My plan, if I weren't too lazy to try to organize it and could get enough people to participate, would be to make Politico wonder what was making each candidate have a spike each day.

Wasn't that Gary Hart's problem, and later, Clinton's?

lol WV - "colytis" bestiality with a particular breed of dog.

Rosalyn C. said...

Charlie Rose interviews Mark Zuckerberg and Sheryl Sandberg, COO -- a very interesting interview (Nov., 2011). Their vision of the future of facebook.

Rosalyn C. said...

http://www.charlierose.com/view/interview/11987

"Facebook, making the world more open and connected"

Ready or not, here we come.

"... every single service you use is going to be better with your friends, because you can tap into your friends..."

John henry said...

Alex mentioned that Google is datamining his mail.

yup.

And that is why I do not use gmail. I use good old regular email. I pay Web.com to host it for me. That way I am their customer, not their product.

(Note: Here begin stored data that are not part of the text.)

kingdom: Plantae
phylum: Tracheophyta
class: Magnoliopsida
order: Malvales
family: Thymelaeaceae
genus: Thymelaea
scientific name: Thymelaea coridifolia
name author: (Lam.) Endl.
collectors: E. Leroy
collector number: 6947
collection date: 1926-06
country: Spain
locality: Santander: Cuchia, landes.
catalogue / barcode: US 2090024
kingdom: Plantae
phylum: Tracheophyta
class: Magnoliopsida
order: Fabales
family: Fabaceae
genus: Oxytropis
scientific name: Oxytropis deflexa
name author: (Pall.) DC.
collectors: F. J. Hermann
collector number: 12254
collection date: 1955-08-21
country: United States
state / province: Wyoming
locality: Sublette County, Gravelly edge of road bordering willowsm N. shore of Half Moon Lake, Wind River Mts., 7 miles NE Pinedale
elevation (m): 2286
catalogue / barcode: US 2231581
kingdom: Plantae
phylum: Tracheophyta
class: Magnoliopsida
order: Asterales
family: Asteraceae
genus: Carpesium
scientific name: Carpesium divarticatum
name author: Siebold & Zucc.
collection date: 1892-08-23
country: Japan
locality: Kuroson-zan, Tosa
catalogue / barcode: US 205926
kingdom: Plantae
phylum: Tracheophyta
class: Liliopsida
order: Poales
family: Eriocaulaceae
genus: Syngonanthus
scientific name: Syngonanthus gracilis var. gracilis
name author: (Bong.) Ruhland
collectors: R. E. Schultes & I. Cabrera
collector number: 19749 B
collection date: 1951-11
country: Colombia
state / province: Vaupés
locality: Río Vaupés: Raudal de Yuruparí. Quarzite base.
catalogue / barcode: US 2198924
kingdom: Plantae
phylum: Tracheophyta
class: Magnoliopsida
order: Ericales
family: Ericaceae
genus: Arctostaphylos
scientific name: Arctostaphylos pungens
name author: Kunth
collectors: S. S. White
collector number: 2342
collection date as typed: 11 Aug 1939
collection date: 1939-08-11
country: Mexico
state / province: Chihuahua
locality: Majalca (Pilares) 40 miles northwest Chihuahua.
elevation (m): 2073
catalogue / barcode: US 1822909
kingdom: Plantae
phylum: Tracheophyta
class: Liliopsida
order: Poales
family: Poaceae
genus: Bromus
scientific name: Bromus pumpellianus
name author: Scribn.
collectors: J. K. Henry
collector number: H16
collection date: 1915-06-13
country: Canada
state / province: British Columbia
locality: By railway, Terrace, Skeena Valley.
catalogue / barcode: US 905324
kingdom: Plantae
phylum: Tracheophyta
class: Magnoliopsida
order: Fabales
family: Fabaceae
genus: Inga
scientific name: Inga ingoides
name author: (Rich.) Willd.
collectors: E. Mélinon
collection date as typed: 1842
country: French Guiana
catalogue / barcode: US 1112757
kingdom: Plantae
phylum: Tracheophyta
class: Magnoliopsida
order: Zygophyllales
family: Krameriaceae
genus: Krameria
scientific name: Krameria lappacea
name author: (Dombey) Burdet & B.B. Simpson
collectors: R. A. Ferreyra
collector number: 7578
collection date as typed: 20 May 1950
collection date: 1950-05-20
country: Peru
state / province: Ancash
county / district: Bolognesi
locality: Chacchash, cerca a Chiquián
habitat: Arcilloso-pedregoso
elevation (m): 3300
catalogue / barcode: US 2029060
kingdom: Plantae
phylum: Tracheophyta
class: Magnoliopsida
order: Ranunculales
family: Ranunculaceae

And, to the one who asked, yes, I do know what I am talking about. Google, Facebook, you, me, everyone fiddles for the one who pays the piper.

I pay Web.com. I expect certain things from them and since 1996 have not been disappointed. They provide the service I pay for and do what I tell them.

Somebody else pays Facebook, Google et al. They are the customers. They are the ones Google et al has to please. Not you. All they have to do is deliver you.

For the one who wanted to stay in touch and thought Facebook was the only way: What about mail lists?

I've been using them since 1997 or so. I have probably set up 50 or so. Sometimes temporary such as for a class or a writing project. Others are open ended such as my NIOT list which now has 60,000+ notes in it.

What can you do on Facebook that can't be done with lists? And with more control over your data and info.

If you use Facebook, or Gmail etc you deserve whatever happens. You are not their customer. They don't have to please you. As long as you stay, they couldn't care less whether you are happy or not.

John Henry

wyo sis said...

I mention candidates I don't like far more than the ones I do. Just a service I provide.
So will that enhance the status of the ones I don't like just because of a mention?
This is high quality BS, but it's still BS.